All seven Justices in the majority declined to send the case back to the Kentucky courts for the conduct of a balancing test generally required in dormant Commerce Clause litigation involving statutes that are determined to be nondiscriminatory but that nonetheless may adversely impact interstate commerce. Under this so-called Pike balancing, a nondiscriminatory statute may be invalidated if the court determines that the burdens the statute imposes on interstate commerce clearly outweigh the benefits of a state or local practice.
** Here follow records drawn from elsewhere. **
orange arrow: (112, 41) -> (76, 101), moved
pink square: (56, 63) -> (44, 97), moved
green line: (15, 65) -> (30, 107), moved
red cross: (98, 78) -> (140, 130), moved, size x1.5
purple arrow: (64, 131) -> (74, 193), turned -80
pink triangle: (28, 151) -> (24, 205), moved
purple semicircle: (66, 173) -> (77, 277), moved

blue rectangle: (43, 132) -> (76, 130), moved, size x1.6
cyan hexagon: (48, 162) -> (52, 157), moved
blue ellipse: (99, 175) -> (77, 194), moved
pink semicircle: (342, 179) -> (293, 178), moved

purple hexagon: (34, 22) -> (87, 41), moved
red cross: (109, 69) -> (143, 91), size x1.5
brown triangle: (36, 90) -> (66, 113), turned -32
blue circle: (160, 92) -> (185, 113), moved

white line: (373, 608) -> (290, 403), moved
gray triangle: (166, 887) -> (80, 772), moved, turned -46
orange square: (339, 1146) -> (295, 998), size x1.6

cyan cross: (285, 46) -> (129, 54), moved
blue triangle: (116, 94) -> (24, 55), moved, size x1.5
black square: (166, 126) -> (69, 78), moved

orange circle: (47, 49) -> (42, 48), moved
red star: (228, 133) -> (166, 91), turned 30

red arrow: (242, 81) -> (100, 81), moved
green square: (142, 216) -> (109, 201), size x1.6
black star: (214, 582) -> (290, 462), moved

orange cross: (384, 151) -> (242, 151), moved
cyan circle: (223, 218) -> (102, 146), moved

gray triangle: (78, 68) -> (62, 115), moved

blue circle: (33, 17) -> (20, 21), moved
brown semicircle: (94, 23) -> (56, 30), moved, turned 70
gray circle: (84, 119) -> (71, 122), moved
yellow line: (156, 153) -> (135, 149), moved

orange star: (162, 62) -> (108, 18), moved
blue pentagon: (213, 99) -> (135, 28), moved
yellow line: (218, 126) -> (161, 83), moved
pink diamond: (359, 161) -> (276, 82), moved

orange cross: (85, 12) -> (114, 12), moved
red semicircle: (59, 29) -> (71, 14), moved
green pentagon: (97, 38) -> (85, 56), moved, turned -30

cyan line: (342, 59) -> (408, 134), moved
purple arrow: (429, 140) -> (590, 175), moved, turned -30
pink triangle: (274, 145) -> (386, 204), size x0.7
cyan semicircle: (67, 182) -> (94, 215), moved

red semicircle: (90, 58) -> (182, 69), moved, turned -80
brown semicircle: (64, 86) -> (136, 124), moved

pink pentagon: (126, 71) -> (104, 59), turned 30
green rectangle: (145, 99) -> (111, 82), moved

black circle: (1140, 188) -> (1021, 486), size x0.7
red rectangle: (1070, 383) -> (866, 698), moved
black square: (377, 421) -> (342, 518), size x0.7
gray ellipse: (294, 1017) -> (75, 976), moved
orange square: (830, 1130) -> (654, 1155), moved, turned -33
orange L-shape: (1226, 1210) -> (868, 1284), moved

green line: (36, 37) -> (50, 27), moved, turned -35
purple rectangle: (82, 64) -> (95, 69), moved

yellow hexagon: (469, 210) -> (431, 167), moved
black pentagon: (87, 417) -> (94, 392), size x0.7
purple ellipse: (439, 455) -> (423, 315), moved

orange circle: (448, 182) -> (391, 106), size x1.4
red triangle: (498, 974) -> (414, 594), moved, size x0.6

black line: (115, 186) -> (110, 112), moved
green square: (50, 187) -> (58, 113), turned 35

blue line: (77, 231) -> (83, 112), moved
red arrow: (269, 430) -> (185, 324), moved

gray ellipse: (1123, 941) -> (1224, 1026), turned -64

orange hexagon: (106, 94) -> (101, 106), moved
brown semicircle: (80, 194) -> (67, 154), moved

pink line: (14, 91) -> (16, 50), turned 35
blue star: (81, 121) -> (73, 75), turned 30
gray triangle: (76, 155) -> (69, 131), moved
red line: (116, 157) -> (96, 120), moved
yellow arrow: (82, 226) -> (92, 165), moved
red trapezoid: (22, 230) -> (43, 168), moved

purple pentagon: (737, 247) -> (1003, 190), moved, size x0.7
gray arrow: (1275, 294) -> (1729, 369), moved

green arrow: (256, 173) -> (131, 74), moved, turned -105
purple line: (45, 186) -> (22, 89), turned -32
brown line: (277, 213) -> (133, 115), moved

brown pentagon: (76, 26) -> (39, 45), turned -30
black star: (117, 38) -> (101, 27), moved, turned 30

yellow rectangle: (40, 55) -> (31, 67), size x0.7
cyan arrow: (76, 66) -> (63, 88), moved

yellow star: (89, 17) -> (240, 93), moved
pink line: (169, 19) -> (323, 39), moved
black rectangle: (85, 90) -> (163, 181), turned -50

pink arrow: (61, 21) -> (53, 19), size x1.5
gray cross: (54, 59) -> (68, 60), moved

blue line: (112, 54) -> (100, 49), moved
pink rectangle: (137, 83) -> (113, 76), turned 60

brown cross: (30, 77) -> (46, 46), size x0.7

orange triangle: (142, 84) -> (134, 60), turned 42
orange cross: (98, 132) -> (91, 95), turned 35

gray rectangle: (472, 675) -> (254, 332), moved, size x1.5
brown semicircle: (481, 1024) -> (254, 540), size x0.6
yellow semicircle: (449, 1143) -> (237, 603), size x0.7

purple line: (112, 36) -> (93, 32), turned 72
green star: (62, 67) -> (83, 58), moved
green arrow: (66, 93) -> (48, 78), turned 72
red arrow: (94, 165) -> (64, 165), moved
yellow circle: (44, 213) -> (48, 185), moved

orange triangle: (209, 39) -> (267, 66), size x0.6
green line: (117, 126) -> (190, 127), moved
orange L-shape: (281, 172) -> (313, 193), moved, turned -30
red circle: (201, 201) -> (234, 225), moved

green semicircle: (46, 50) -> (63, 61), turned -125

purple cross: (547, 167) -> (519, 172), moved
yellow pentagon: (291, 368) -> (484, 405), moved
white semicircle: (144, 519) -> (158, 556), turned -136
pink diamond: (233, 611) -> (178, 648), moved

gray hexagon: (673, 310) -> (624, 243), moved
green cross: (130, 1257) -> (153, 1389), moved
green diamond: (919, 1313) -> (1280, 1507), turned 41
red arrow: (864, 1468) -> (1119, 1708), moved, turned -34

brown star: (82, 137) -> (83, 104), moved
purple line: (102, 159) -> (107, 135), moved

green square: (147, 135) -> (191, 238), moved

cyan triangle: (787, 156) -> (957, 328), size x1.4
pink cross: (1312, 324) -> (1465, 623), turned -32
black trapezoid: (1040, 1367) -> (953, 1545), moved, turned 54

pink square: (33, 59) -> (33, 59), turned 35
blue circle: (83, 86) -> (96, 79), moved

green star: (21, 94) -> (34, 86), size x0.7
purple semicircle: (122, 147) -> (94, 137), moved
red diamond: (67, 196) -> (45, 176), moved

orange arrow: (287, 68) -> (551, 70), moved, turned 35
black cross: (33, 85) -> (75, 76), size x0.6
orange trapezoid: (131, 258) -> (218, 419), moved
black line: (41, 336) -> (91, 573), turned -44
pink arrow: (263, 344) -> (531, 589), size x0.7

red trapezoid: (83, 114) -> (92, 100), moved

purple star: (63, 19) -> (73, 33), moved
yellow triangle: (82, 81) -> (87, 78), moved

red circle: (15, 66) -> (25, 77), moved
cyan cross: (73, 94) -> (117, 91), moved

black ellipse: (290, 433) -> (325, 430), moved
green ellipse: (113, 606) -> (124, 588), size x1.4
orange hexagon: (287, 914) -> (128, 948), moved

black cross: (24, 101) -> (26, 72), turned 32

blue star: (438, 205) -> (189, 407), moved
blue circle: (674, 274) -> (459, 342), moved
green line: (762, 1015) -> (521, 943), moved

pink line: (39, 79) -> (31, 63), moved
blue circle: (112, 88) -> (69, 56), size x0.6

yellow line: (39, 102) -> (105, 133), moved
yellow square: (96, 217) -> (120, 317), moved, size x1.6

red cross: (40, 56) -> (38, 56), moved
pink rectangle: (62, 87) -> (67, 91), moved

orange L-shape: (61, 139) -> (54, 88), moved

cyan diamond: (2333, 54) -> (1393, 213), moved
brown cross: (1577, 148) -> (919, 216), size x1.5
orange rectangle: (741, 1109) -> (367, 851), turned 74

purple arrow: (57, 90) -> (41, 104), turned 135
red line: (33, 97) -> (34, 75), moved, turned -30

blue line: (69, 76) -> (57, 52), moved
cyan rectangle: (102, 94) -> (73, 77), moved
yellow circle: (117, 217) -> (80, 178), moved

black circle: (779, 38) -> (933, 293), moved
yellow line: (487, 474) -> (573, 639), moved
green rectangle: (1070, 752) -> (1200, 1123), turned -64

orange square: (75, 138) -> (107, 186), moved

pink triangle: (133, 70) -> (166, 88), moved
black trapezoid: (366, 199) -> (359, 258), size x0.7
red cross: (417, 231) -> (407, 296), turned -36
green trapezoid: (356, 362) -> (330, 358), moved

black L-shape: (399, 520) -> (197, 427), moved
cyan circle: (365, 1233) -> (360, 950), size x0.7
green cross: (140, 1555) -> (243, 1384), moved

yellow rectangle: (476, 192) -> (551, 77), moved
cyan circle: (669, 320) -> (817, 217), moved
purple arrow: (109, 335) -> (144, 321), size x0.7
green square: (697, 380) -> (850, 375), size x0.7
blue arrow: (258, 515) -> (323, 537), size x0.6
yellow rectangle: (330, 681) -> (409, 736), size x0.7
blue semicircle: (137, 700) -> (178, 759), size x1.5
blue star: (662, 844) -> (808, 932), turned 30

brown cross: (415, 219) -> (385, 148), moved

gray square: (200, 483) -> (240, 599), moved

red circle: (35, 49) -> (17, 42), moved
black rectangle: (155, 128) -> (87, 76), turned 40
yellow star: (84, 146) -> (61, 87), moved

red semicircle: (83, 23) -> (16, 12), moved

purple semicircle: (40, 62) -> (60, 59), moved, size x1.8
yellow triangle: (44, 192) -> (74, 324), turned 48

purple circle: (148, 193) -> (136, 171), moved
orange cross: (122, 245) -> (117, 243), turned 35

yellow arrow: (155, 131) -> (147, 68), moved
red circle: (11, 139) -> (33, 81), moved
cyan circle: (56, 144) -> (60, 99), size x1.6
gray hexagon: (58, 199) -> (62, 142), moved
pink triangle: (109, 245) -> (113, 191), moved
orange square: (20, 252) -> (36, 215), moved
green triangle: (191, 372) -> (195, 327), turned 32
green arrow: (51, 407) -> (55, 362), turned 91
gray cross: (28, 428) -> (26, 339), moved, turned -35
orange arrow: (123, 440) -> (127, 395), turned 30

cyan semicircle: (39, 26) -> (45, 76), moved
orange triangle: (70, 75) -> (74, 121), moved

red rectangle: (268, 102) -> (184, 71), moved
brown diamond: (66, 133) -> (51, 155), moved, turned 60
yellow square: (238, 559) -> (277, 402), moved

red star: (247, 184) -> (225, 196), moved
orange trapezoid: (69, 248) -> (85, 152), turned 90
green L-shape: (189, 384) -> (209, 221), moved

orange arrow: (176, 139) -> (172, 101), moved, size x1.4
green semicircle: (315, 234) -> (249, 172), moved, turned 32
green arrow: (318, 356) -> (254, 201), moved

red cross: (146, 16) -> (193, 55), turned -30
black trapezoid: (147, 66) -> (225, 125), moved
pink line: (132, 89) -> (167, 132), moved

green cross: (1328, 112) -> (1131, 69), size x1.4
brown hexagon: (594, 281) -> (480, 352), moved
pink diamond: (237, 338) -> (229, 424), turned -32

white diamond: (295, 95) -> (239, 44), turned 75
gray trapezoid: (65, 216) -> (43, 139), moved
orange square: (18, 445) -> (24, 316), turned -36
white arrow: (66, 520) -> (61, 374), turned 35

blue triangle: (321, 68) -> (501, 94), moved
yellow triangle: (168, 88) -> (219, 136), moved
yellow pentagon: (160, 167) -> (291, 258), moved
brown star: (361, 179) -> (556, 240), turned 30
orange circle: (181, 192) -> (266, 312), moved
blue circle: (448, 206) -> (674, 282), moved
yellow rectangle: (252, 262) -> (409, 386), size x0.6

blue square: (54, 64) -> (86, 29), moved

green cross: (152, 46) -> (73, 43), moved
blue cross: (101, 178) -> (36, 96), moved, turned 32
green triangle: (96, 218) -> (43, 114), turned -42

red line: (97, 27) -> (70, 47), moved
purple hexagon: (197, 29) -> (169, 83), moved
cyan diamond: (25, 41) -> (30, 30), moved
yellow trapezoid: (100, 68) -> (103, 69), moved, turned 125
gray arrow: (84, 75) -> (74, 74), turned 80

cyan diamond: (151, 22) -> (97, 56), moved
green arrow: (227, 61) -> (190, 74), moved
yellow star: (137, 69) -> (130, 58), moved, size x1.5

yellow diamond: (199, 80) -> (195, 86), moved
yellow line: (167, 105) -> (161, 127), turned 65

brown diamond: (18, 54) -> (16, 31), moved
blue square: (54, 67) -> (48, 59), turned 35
Showing no appetite for further judicial scrutiny in this case, the majority asserted that the judicial branch is unsuited to making determinations regarding the burdens and benefits of tax statutes such as Kentucky’s, and that any such determination should be made by Congress, which “has some hope of acquiring more complete information than adversary trials may produce, and … is the preferable institution for incurring the economic risks of any alteration in the way things have traditionally been done.”
The Court thus validated the decades-old municipal bond taxation system, notwithstanding a substantial legal challenge, because it was persuaded that the existing system is generally accepted and that upending the status quo in an approximately $3 trillion market could severely undermine the public sector and investor expectations. As aptly noted by the majority, “practical consequences have always been relevant in deciding the constitutionality of local tax laws.”